5 miles
ford loop
38 degrees
Ran with Scott on the ford loop. Today I talked about the US Olympic Marathon Trials, which I watched this morning. A runner from Minnesota, Dakotah Lindwurm, got third. Scott talked about the music project he worked on before the run — a little jam with his new keyboard and bass. We also mentioned slippery mud, tight shins (Scott), cramped toes (me), running up the Summit hill during the marathon, and mistaking a fire hydrant (Scott) and a black fence (me) for people. I was surprised that there weren’t more people out running — it’s not that cold and the paths are clear. Maybe it was the time of day — 12:30?
10 Things
- an empty bench on the bluff
- a wide (r than I remembered) expanse of grass between the path and the edge
- the crack trail
- some strange decorations on the fence in front of the church — yarn? paper chains?
- a car blasting music at an overlook parking lot — the only lyric I remember was senorita
- a wide open view of the river and the other side
- a double lamp post on the ford bridge — one light was on, the other was not
- the dead-leafed branch that’s been pushed up agains the other side of the double bridge for months — still there with all of its dead leaves
- no poem on the poetry window — have they stopped doing it? was it just for the pandemic?

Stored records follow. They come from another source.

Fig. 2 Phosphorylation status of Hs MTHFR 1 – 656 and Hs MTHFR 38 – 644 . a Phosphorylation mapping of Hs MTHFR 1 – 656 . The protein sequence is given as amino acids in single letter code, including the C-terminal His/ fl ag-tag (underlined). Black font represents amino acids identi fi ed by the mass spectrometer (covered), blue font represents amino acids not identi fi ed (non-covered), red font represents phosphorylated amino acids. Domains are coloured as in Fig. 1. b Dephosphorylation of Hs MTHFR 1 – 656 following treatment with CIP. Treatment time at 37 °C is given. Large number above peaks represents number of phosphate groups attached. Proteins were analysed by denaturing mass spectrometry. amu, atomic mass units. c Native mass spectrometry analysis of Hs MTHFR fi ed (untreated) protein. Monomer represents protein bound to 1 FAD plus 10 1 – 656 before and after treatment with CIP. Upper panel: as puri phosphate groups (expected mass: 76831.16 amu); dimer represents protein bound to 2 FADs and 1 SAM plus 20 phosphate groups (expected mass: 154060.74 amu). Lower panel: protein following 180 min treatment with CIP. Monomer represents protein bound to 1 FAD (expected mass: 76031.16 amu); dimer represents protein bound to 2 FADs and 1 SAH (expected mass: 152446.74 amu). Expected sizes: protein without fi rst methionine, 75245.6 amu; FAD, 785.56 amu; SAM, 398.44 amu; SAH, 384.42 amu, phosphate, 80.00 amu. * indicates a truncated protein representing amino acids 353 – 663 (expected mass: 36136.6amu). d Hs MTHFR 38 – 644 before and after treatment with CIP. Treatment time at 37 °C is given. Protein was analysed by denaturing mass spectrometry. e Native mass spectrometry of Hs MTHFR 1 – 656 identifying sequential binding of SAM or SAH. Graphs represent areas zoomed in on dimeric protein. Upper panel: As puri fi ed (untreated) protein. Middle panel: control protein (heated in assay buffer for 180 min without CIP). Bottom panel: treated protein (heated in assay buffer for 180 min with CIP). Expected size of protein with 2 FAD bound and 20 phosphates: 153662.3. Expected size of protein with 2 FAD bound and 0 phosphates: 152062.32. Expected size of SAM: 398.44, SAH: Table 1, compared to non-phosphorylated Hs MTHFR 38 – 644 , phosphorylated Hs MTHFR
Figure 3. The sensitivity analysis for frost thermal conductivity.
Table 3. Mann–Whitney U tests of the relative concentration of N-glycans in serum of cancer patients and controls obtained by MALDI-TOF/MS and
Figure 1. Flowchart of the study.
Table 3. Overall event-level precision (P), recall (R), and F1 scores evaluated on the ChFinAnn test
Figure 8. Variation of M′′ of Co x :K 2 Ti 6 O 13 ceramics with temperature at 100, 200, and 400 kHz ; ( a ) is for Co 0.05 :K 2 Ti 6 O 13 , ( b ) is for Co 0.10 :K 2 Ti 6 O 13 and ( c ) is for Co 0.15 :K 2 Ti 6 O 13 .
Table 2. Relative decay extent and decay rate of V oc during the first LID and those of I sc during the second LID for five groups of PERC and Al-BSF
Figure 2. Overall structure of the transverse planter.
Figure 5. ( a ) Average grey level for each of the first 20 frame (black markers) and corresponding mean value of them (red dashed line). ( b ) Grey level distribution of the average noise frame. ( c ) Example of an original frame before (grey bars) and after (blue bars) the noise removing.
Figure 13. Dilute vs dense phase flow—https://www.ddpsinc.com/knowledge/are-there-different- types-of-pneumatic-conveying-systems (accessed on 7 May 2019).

- ice on river, near the east shore, one chunk almost the shape of a right triangle
Searching “peripheral” on the Poetry Foundation site, I found this interesting blurb:
Poet Tan Lin edited issue 6 of EOAGH, for which he invited contributors to submit a piece of “peripheral” writing – that is, a text that doesn’t directly supply the material or inspiration for the authors’ work, but is in some tangential, peripheral, or ambient way, related.
blurb
I would like to play around with this idea of the peripheral text in my own writing. What are the peripheral texts, ideas, practices that contribute to my poems, especially my Haunts poems?